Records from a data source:
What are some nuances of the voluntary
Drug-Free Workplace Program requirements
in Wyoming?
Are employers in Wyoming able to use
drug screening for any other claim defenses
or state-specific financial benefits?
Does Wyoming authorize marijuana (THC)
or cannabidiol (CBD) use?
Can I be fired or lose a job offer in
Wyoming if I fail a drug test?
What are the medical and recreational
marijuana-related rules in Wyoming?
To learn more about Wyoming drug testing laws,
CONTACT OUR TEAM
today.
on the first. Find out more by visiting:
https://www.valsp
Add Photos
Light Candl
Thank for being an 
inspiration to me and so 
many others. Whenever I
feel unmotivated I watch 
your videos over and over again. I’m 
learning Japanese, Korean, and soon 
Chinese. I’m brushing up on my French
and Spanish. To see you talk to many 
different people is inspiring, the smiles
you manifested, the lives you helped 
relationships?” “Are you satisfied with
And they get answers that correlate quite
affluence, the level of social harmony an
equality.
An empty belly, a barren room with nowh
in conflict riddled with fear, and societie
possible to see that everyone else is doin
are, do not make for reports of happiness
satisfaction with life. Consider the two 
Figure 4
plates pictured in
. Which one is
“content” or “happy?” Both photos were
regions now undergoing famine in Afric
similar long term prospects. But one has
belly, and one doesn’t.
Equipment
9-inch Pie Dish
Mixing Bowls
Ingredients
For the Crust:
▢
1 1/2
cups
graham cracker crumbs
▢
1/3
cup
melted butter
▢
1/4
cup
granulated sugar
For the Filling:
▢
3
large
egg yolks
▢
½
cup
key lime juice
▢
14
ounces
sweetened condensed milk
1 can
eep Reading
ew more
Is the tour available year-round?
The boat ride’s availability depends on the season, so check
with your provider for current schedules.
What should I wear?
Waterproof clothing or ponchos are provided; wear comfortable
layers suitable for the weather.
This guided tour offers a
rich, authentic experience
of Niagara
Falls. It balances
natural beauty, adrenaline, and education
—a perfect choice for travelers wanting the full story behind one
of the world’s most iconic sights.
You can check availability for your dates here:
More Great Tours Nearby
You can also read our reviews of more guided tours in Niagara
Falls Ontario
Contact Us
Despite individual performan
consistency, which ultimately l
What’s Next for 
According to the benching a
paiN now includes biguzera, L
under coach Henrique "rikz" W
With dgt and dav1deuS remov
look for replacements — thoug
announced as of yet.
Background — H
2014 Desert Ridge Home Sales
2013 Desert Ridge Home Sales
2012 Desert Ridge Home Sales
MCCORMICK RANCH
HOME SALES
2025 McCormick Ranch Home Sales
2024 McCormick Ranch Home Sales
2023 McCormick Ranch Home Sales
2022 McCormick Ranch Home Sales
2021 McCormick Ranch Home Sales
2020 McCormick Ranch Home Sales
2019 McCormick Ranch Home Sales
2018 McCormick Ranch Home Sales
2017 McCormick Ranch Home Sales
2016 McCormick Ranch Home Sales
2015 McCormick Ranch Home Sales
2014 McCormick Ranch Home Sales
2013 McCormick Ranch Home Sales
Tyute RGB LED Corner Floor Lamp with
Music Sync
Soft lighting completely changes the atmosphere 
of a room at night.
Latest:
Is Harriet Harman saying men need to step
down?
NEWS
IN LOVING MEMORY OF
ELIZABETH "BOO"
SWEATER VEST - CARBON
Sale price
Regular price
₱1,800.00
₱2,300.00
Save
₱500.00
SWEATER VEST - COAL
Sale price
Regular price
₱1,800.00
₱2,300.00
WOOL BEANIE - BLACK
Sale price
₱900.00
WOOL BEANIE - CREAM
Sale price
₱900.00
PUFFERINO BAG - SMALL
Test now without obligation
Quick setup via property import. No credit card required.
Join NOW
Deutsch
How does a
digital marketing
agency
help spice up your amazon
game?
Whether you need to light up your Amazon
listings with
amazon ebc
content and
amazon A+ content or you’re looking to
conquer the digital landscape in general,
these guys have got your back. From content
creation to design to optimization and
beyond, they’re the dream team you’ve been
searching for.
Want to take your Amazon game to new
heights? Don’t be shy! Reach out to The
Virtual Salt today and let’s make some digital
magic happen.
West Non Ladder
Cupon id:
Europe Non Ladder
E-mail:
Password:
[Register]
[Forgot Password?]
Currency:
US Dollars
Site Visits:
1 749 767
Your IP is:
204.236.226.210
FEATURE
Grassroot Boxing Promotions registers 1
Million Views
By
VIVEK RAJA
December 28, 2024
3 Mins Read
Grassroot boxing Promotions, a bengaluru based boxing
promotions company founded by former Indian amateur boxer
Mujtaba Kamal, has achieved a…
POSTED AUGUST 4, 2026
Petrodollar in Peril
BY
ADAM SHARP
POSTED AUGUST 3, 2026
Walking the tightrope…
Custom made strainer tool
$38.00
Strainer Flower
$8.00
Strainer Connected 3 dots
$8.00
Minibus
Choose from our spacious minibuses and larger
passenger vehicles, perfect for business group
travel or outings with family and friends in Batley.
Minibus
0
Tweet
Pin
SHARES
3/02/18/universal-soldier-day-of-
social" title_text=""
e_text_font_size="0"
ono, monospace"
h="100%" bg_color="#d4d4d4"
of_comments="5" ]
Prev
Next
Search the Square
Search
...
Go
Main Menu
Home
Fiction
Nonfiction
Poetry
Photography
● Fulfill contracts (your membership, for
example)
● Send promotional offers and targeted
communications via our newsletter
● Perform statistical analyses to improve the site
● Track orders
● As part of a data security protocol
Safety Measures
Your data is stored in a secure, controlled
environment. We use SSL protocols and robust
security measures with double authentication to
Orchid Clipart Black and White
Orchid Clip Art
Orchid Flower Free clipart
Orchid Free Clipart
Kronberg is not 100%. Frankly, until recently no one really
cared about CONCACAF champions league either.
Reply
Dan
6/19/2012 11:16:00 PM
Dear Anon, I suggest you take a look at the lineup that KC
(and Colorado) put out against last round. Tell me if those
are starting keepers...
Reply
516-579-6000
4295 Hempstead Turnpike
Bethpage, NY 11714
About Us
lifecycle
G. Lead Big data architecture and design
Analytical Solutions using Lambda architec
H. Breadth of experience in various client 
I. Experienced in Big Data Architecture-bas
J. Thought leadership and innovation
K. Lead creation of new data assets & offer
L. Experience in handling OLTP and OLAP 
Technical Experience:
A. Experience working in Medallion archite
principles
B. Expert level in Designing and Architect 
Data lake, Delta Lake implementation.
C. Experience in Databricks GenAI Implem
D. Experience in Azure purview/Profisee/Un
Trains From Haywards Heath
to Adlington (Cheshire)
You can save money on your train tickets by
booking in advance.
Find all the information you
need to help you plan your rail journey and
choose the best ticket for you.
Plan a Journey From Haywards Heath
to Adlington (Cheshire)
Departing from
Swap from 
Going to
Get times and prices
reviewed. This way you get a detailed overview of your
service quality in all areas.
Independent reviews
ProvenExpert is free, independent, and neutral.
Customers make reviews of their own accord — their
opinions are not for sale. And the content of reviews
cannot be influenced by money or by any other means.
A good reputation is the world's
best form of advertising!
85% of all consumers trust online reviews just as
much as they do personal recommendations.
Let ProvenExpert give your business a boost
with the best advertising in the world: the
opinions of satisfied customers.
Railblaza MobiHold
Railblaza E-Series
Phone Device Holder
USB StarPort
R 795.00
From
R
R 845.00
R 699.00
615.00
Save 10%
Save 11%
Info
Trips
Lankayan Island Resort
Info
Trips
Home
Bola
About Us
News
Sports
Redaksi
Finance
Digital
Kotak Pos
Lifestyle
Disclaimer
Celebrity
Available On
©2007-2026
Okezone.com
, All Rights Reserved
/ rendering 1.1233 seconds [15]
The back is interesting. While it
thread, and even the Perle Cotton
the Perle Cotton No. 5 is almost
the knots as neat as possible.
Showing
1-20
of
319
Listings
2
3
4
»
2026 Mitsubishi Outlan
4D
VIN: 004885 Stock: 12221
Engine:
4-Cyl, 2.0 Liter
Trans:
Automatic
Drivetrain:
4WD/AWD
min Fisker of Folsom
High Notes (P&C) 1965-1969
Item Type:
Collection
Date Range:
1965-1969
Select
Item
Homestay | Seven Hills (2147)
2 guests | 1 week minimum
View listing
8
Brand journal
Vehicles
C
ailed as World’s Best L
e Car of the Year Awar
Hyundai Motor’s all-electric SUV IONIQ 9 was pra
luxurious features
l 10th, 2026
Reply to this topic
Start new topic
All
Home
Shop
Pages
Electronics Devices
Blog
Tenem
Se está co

__Required action__
Starting with the line with "marijuana-related rules in Wyoming?" above and going on through the line with "your videos over and over again. I’m", transcribe every line exactly, both ends included, and add nothing.

__Task answer__
marijuana-related rules in Wyoming?
To learn more about Wyoming drug testing laws,
CONTACT OUR TEAM
today.
on the first. Find out more by visiting:
https://www.valsp
Add Photos
Light Candl
Thank for being an 
inspiration to me and so 
many others. Whenever I
feel unmotivated I watch 
your videos over and over again. I’m 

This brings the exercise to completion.